The third is known as researcher bias. Traditional market research relies heavily on the interpretation of the researcher(s) and theoretical models - both of which are often not scientific. The result is information that is left open to interpretation, and studies that cannot be easily replicated nor blinded (the practice of preventing the researcher’s own interpretation of the conclusions being drawn from the data) nor controlled.

Neuromarketing offers a number of methodologies that do not rely on the researcher’s own interpretative frameworks and hence are less prone to researcher bias.

In Conclusion

It’s safe to say that Neuromarketing is disrupting the way we do research. It bypasses the biases and goes straight to the source, the subconscious. It provides granular insights that would never have been achieved through traditional market research.
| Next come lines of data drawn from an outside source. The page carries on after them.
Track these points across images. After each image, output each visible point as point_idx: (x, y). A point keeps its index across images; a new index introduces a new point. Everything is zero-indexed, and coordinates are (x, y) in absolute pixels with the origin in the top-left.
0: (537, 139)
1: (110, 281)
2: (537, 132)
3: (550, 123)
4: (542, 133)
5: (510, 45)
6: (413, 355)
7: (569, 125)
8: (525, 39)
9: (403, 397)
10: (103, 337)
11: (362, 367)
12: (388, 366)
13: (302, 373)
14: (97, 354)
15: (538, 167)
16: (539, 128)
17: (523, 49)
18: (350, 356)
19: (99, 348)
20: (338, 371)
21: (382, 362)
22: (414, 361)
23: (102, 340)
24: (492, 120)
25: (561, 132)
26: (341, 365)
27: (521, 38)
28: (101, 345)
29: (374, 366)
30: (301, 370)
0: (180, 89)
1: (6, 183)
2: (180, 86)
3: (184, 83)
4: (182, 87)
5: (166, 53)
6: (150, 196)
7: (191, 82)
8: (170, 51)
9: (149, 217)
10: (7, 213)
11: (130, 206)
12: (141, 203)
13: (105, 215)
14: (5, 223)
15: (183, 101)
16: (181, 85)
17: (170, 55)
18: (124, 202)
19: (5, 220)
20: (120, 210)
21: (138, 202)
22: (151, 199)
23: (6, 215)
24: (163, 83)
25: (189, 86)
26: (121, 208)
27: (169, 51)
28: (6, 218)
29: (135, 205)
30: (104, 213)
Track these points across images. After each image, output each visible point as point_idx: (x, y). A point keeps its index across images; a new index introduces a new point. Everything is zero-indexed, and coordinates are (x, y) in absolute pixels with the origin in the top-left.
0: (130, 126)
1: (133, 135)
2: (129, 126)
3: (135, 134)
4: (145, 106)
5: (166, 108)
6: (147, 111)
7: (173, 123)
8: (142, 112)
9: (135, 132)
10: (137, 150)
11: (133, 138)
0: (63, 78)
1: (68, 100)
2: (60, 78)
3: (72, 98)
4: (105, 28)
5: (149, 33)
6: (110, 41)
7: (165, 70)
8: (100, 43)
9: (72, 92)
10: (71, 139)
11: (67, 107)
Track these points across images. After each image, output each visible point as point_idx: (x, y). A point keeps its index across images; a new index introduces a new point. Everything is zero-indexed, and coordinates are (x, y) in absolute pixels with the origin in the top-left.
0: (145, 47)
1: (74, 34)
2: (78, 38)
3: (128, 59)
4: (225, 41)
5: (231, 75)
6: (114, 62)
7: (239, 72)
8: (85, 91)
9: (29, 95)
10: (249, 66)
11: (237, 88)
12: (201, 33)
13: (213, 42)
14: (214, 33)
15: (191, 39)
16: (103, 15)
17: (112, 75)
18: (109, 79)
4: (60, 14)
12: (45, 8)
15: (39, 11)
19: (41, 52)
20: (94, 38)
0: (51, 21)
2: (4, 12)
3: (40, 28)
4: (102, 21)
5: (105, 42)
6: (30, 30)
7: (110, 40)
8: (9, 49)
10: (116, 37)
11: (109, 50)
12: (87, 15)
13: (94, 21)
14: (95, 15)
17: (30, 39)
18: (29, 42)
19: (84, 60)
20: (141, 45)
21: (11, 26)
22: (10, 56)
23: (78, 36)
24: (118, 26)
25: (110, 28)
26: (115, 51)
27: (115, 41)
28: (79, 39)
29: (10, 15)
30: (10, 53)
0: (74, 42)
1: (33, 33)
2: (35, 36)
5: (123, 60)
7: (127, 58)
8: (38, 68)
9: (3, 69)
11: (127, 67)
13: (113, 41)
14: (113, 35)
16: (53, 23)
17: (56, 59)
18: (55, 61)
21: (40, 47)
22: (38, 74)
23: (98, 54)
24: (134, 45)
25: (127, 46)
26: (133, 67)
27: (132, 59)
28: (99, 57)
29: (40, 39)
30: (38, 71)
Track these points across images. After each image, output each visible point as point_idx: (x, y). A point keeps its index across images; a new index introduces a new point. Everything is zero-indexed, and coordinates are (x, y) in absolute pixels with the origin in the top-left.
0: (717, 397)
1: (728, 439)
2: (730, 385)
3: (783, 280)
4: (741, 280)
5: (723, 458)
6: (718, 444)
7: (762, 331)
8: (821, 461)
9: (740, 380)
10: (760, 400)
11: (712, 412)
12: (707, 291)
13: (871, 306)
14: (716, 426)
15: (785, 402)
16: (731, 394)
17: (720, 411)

In addition, Neuromarketing provides a number of methodologies that elicit a quantitative output of emotional and cognitive states on a per second basis. These include aspects such as emotion, memory, attention, motivation and engagement; all of which are poorly measured using traditional methodologies, yet are essential to understanding the consumer decision making process.

Neuromarketing further offers much more rigour compared with traditional market research methodologies. It may not replace these methodologies outright, but it certainly enhances them and adds a level of robustness to the quality and reliability of the outputs.

Traditional research is just that, traditional, and the modern marketing world needs new and innovative ways to better understand consumer behaviour. Fortunately, Neuromarketing is just that - cutting-edge research that uses the best in consumer neuroscience and biometric technology to limit bias so that we can truly understand human emotion and decision making.